IEDA Dept Seminar - Bitcoin Mining and Electricity Consumption
We propose a dynamic industry equilibrium model for Bitcoin electricity consumption in a general framework, including Bitcoin miners’ optimal entry and exit with technology innovation. Using average operating costs to approximate the true operating costs, we overcome the difficulty of strong path dependency incurred by the interaction among entry, exit, and technology innovation. The model can capture the upside and downside co-movements of miners’ computing power, electricity consumption, and mining revenue. Our model predicts that the Bitcoin electricity consumption will not grow indefinitely and the ratio of Bitcoin electricity consumption to the miners’ revenue fluctuates within a certain range.
Joint Work with Steven Kou, Shuaijie Qian, Ling Qin
Keywords: Industry Equilibrium, Bitcoin Mining, Electricity Consumption.
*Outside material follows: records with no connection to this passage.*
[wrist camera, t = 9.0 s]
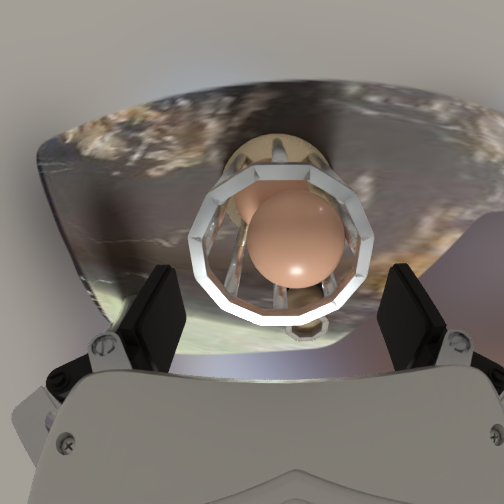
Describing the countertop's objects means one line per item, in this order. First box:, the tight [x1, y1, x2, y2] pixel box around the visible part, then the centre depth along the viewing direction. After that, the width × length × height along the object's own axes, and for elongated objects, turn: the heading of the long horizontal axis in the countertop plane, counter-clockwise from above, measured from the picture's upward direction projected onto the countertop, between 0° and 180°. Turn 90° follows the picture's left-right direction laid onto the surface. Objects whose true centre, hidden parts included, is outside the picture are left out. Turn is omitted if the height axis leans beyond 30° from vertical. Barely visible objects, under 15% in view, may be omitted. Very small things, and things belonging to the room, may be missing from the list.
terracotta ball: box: [247, 190, 345, 288], centre depth 16 cm, size 6×6×6 cm
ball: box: [234, 158, 310, 225], centre depth 21 cm, size 6×6×6 cm
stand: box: [285, 285, 329, 341], centre depth 29 cm, size 4×4×5 cm
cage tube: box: [188, 133, 374, 325], centre depth 19 cm, size 10×10×13 cm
Min Dai is Chair Professor in Applied Statistics and Financial Mathematics, Department of Applied Mathematics, The Hong Kong Polytechnic University (HKPolyU). Prior to joining HKPolyU in 2021, he taught at National University of Singapore and Peking University after receiving his PhD degree from Fudan University in 2000. His research focuses on financial derivative pricing, portfolio selection with market imperfections, corporate finance, and financial technology. He published in peer-reviewed journals of different disciplines, such as Journal of Econometrics, Journal of Economic Theory, Management Science, Mathematical Finance, Review of Financial Studies, and SIAM Journals. Currently he is a Co-editor of Digital Finance and serves in editorial boards of many academic journals, including Finance and Stochastics, Journal of Economic Dynamics and Control, SIAM Journal on Financial Mathematics, and Mathematics and Financial Economics.